→ Problem description
Only the lines below starting at the one containing "Figure 2. Tone" and ending at the one containing "Her father's parents" belong in the answer, each copied exactly.

----- Input data

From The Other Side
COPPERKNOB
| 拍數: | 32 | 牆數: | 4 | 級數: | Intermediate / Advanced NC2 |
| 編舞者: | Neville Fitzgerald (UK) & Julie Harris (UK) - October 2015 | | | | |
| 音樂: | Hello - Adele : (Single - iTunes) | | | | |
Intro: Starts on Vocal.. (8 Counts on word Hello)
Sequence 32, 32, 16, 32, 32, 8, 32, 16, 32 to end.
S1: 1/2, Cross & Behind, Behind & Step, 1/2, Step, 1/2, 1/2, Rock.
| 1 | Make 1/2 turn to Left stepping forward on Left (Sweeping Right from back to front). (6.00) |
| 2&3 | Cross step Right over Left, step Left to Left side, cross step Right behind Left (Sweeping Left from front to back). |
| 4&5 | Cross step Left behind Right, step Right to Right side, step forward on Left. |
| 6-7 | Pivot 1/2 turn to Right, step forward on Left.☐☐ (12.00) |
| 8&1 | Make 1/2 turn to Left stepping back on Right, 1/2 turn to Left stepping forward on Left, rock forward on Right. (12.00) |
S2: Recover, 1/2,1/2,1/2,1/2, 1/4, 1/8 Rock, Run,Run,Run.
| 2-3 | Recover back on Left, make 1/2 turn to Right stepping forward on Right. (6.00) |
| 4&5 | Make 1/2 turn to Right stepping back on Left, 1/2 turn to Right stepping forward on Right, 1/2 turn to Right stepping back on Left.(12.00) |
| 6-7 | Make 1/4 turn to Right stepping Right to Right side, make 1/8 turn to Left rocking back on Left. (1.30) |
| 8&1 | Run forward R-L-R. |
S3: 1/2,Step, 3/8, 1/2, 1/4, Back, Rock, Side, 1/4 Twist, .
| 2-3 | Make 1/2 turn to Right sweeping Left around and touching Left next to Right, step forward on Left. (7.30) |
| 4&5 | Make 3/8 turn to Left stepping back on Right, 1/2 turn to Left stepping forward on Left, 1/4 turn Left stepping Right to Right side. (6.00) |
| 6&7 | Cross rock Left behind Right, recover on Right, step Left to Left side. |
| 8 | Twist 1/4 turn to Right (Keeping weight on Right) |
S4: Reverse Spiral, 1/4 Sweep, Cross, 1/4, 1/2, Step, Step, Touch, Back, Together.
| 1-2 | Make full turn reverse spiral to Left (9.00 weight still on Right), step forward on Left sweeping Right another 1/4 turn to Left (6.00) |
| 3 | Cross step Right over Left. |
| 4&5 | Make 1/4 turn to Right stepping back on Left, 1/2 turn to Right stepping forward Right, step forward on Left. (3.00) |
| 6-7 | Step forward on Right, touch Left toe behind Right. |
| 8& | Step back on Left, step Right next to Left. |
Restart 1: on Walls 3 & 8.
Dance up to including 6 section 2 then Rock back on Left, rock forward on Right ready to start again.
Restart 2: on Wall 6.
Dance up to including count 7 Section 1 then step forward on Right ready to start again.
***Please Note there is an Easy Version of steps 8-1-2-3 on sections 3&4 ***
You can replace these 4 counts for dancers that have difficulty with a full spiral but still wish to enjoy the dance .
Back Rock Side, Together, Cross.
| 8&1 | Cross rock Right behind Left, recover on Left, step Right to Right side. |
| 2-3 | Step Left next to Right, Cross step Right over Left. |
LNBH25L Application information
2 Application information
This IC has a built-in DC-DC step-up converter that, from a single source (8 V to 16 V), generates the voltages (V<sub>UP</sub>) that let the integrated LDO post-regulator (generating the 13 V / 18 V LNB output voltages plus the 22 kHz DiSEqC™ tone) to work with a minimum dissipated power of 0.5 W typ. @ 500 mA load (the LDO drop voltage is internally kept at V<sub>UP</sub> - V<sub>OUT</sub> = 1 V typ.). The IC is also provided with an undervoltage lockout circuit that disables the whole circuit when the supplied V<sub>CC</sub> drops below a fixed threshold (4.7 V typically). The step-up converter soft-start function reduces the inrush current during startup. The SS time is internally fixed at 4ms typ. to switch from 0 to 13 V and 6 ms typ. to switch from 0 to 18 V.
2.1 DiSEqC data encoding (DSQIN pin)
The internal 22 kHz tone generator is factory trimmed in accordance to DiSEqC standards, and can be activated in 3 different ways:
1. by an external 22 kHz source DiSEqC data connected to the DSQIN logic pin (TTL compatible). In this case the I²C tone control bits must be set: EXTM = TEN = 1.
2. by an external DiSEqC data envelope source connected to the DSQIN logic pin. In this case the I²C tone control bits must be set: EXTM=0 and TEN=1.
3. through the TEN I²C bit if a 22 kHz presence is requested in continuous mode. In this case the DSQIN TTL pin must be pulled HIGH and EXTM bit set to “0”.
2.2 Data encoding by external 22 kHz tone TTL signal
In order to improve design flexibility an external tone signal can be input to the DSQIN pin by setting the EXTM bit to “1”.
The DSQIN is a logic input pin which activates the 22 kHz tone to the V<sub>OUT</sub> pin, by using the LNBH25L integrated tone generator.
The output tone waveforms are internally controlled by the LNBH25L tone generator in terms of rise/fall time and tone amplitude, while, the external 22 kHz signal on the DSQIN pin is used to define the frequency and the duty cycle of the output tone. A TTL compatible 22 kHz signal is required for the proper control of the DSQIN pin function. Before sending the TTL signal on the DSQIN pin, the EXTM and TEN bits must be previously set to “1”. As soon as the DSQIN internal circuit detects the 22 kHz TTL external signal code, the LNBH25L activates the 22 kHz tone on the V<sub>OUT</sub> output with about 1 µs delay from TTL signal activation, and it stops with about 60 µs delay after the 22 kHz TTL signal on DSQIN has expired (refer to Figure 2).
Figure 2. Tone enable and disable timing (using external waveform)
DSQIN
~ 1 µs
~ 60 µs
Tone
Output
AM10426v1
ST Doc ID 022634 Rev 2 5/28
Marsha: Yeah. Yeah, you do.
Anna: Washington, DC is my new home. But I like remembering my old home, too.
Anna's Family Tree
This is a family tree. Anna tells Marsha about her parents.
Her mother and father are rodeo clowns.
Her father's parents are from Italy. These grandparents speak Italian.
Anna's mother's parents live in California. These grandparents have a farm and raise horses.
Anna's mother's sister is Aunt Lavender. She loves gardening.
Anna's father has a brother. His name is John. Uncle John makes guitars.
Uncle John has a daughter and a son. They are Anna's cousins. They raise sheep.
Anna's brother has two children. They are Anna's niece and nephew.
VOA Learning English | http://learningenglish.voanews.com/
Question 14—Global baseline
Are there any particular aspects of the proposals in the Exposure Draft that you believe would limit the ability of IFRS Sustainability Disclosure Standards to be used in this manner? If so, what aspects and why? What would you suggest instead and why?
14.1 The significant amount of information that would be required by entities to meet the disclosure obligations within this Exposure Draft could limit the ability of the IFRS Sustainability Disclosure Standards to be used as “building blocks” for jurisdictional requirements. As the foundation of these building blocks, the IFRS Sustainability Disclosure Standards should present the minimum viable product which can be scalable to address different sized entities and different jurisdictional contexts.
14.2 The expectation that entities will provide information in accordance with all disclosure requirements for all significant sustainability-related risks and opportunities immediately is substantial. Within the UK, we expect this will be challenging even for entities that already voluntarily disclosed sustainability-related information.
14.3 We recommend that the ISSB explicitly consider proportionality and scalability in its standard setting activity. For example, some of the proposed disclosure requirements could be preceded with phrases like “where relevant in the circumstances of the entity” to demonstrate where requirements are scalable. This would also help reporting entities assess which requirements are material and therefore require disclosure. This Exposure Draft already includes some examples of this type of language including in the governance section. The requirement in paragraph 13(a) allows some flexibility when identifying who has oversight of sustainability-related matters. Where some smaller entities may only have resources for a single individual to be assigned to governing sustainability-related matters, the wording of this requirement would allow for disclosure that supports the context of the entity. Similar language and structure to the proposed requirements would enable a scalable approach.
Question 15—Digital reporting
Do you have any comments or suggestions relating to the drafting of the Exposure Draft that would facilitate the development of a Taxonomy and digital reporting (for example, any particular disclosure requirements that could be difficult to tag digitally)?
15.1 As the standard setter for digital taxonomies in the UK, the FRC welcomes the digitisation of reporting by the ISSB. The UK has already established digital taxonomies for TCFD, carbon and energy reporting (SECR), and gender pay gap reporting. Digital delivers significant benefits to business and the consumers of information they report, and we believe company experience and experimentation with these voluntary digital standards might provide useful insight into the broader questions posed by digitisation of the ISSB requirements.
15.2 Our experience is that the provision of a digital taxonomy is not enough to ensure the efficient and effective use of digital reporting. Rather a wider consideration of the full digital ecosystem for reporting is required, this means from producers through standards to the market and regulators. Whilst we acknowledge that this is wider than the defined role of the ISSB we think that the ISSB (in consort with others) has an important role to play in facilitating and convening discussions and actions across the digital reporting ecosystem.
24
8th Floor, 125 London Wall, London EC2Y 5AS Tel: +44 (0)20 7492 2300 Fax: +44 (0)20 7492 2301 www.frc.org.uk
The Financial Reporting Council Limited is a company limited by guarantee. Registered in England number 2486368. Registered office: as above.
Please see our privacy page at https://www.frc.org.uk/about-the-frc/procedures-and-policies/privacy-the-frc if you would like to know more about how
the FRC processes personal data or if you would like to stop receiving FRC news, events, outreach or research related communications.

----------

→ Solution to the exercise
Figure 2. Tone enable and disable timing (using external waveform)
DSQIN
~ 1 µs
~ 60 µs
Tone
Output
AM10426v1
ST Doc ID 022634 Rev 2 5/28
Marsha: Yeah. Yeah, you do.
Anna: Washington, DC is my new home. But I like remembering my old home, too.
Anna's Family Tree
This is a family tree. Anna tells Marsha about her parents.
Her mother and father are rodeo clowns.
Her father's parents are from Italy. These grandparents speak Italian.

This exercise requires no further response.